De plus en plus contesté dans le champ politique, le « Pacte vert » de l’UE est aussi la cible avant les élections européennes de campagnes de désinformation destinées à l’accuser de tous les maux, comme l’introduction d’un supposé « passeport carbone » ou l’interdiction de réparer les voitures de plus de 15 ans.
Ce projet qui se veut fédérateur visant à décarboner l’UE et à préserver ses écosystèmes a marqué le mandat d’Ursula von der Leyen à la tête de la Commission mais il est désormais sous le feu de critiques ouvertes à droite, à l’extrême droite et dans certains secteurs comme l’agriculture.
La bataille pour l’avenir du Pacte vert se joue aussi sur les réseaux sociaux où s’opère, selon Arnaud Mercier, professeur en sciences de l’information à Paris (Université Panthéon-Assas), « une convergence des luttes entre extrême droite, climato-scepticisme et conspirationnisme » pour tenter de le délégitimer par le biais de la désinformation.
Avec le renfort, souligne-t-il, d’internautes méfiants vis-à-vis de l’Europe ou de la science qui peuvent « de bonne foi » se faire les relais de telles campagnes.
D’autres chercheurs mettent en exergue l’action délibérée d’Etats cherchant à affaiblir l’UE. « Le Kremlin diffuse de manière active des narratifs de désinformation relatifs au Pacte vert », avertit ainsi Martin Vladimirov, le directeur du programme énergie et climat du Centre pour l’étude de la démocratie de Sofia, qui cite la propagande prorusse « sur les dangers des éoliennes ».
« Passeport carbone » ?
Les fact-checkeurs de l’AFP en Europe ont ces derniers mois mis en évidence une série d’allégations trompeuses sur des réformes du Pacte vert adoptées (transports, énergie), enlisées (agriculture, biodiversité) ou même… fantasmées.
Ainsi cette accusation qui a circulé en Roumanie sur la prétendue instauration par l’UE d’un « passeport carbone » pour mesurer les émissions de chaque personne, dénoncée comme étant liberticide.
La fausse information a été notamment relayée par une députée du parti d’extrême droite AUR, Gianina Serban, qui l’a utilisée pour dénoncer la transformation de l’UE en « commissariat soviétique » et appeler à voter pour « les patriotes et les souverainistes » aux élections européennes.
Dans les cas les plus fréquents, la désinformation porte sur des textes existants qu’elle dénature.

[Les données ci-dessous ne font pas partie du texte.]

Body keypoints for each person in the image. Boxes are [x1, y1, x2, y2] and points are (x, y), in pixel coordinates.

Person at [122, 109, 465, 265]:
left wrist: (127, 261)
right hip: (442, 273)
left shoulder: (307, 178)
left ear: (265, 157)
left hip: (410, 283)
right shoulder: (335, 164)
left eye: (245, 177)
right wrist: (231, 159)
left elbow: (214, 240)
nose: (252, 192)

La voiture, avec la mesure phare de la fin des moteurs thermiques dans celles, neuves, vendues à partir de 2035, est un sujet ultra-sensible. Aux quatre coins de l’Europe, des internautes ont ainsi affirmé que l’UE allait interdire la réparation des véhicules « de plus de 15 ans » ou même les « saisir » pour les « mettre au rebut ».

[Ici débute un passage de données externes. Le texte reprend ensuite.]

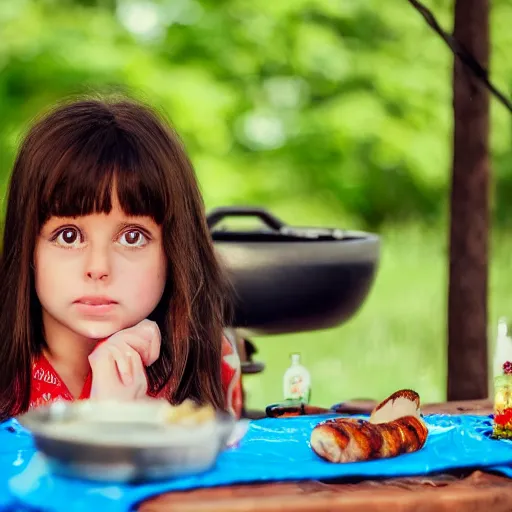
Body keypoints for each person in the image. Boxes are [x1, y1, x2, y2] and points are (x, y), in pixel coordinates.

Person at [0, 96, 243, 420]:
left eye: (132, 237)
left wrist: (141, 423)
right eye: (69, 236)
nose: (98, 268)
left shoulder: (205, 360)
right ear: (27, 245)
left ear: (174, 249)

Vérification faite, la Commission européenne a effectivement proposé, en juillet 2023, de réviser son texte sur les « véhicules hors d’usage » pour que leur recyclage soit mieux géré mais sans empêcher un particulier de faire réparer sa voiture.
Autre exemple, en Suède, des internautes ont réclamé la sortie de leur pays de l’UE après des publications sur la loi de restauration de la nature votée fin février au Parlement européen, qui affirmaient à tort qu’elle excluait toute pratique agricole dans les zones restaurées.
« Repolitiser » le débat
« Une partie non négligeable des +fake news+ procèdent par exagération, décontextualisation », analyse Arnaud Mercier.
« Un dispositif complexe comme celui de l’Union européenne s’y prête d’autant mieux, avec de multiples instances, intervenants, lobbies et la manipulation découle alors de l’attribution à l’institution dans son ensemble de ce qui a pu être seulement évoqué ici ou là », insiste l’universitaire.
Mais, plus largement, c’est « la rhétorique politique consistant à ne pas dire exactement » quels sont les vrais enjeux « pour obtenir une forme de compromis politique » sur les questions environnementales, qui, selon lui, alimente involontairement cette désinformation parce qu’elle « ouvre un espace que viennent combler des récits alternatifs ».
Le chercheur bruxellois Alvaro Oleart (ULB) met lui aussi en cause le discours trop « technocratique » d’Ursula von der Leyen et des promoteurs du Pacte vert qui ont contribué selon lui à « dépolitiser les enjeux ».
« Le meilleure façon de combattre la désinformation, c’est moins de faire du fact-checking que d’encourager un débat politique » gauche-droite autour de ces questions pour « les repolitiser », en relevant « les tensions », en nommant « les gagnants et les perdants de ces transformations ».